Supporters of the abortion measure, including Senator Norma Durango, said that legalizing abortion would simply take the practice out of the shadows. The researchers say that hundreds of thousands of clandestine abortions are performed in Argentina every year.

About 40,000 women were hospitalized for abortion-related complications in 2016, according to the latest data available from the Ministry of Health, while at least 65 women died between 2016 and 2018 of complications, according to a report by the Argentine Network for Access to Safe abortion.

“I sit here today representing all the women who died having clandestine abortions,” said Durango, who was the first lawmaker to speak during the debate that started Tuesday. “Abortion is a reality and has been occurring since time immemorial.”

The effort to loosen Argentina’s abortion laws has been decades in the making, but it was driven by the feminist movement Ni Una Menos, which formed in 2015 to protest violence against women and has since been the driving force behind the legalization campaign. abortion.

The symbol of this effort in Argentina – the green handkerchiefs – became popular in several countries in Latin America, including Mexico, where women who use them have taken to the streets demanding greater support for their rights.

“The green movement that started in Argentina has conquered the entire region,” said Paula Ávila-Guillen, executive director of the Women’s Equality Center. “Any activist from Mexico to Argentina is using the green scarf as a symbol to legalize abortion.”

A few hours before the Senate took action on Tuesday afternoon, Pope Francis, who as a pontiff has sought to distance himself from political debates in Argentina, delivered a message that seemed addressed to a handful of senators who had not yet left his clear position.

“The Son of God was born an outcast, to tell us that every outcast is a child of God,” he wrote on Twitter. “He came into the world as every child comes into the world, weak and vulnerable, so that we can learn to accept our weaknesses with tender love.”

Catholic and evangelical leaders asked supporters to observe a day of prayer and fasting on Monday to reflect on “the death of so many innocent children”. Church leaders have worked throughout the year to galvanize the faithful, and major anti-abortion marches have taken place across the country.

On Tuesday, opponents of legal abortion, who often wear baby blue, displayed a large doll that looked like a fetus, which they sprayed fake blood.

Fernández, a law professor who has long supported the legalization of abortion, made it a campaign promise and an early legislative priority as soon as he took office in late 2019. The decision involved political risks as he took over the reins of an economy troubled who has been in recession for two years and soon after ordered one of the strictest coronavirus blocks in the world.

But Fernández and his vice president, Cristina Fernández de Kirchner, came to see abortion as one of the few items on their agenda that could move forward amid a torrent of challenges.
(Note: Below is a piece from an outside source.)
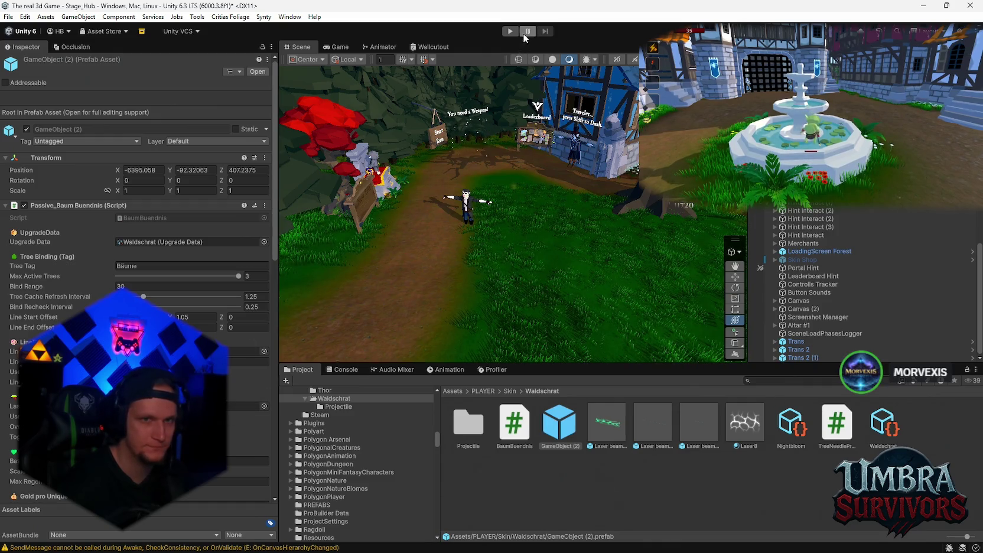
Re-enter play mode with Ctrl+P and pause once the wide green hexagon beams reach the trees
{"action": "key", "text": "ctrl+p"}
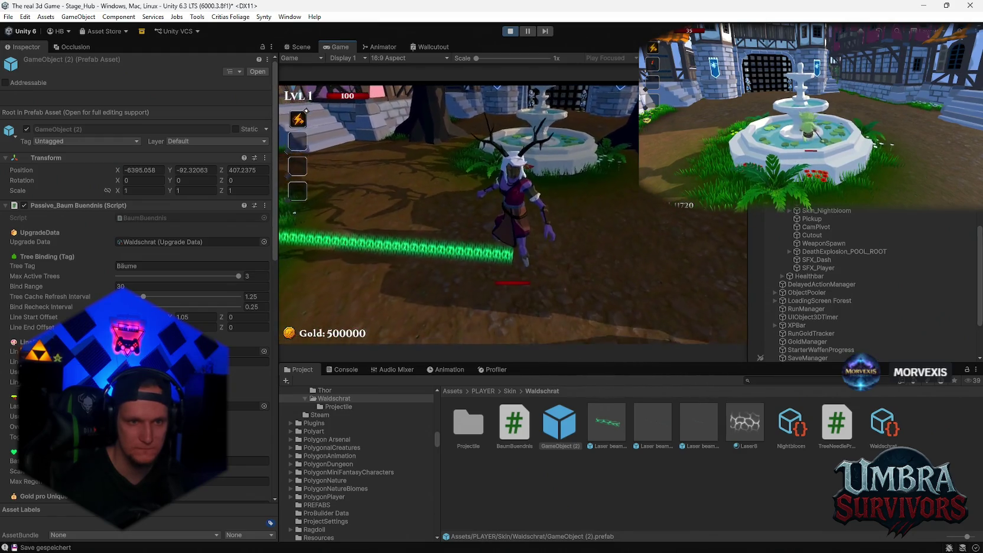
{"action": "key", "text": "Escape"}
Ms. Kirchner, who led Argentina as president from 2007 to 2015, opposed the legalization of abortion for most of her political career.
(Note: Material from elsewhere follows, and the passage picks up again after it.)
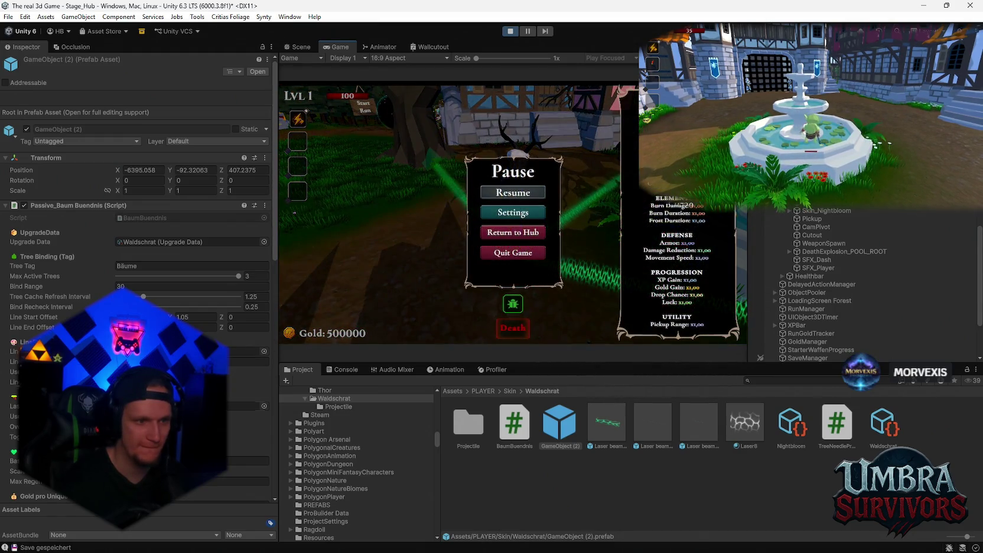
Select TreeLaserLink_0, resume the game, and adjust its Line Renderer Texture Scale Y
{"action": "scroll", "coordinate": [830, 332], "scroll_direction": "down", "scroll_amount": 5}
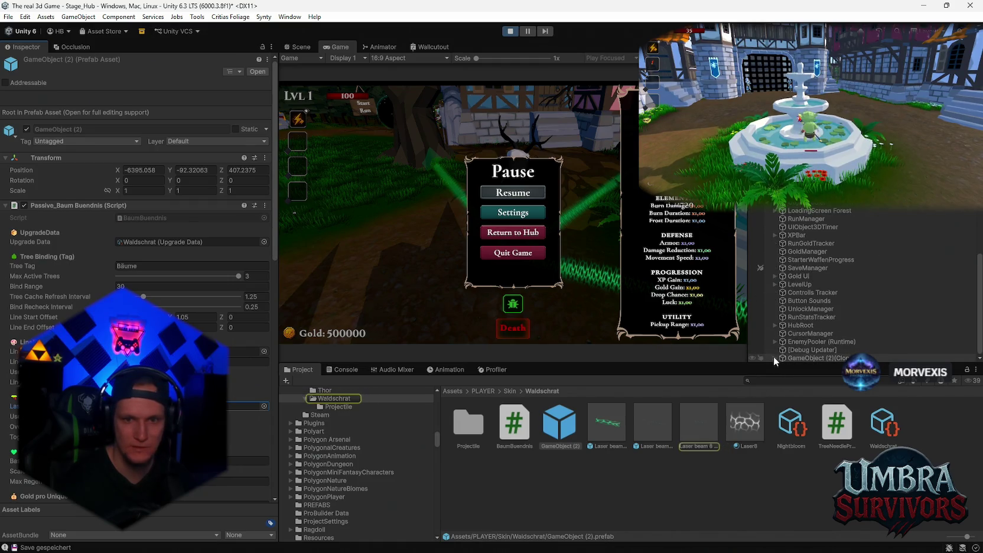
{"action": "left_click", "coordinate": [822, 341]}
Her position changed before the 2018 vote, when tens of thousands of women protested across Argentina in support of the legality of access to abortion upon request. Mrs. Kirchner, who was a senator at the time, said that her daughter played a key role in her change of opinion.

“Throughout our years of activism, we have managed to get people to change their position,” said Celeste Mac Dougall, an advocate for abortion rights. “Cristina Fernández de Kirchner is the most obvious example that opinions can change.”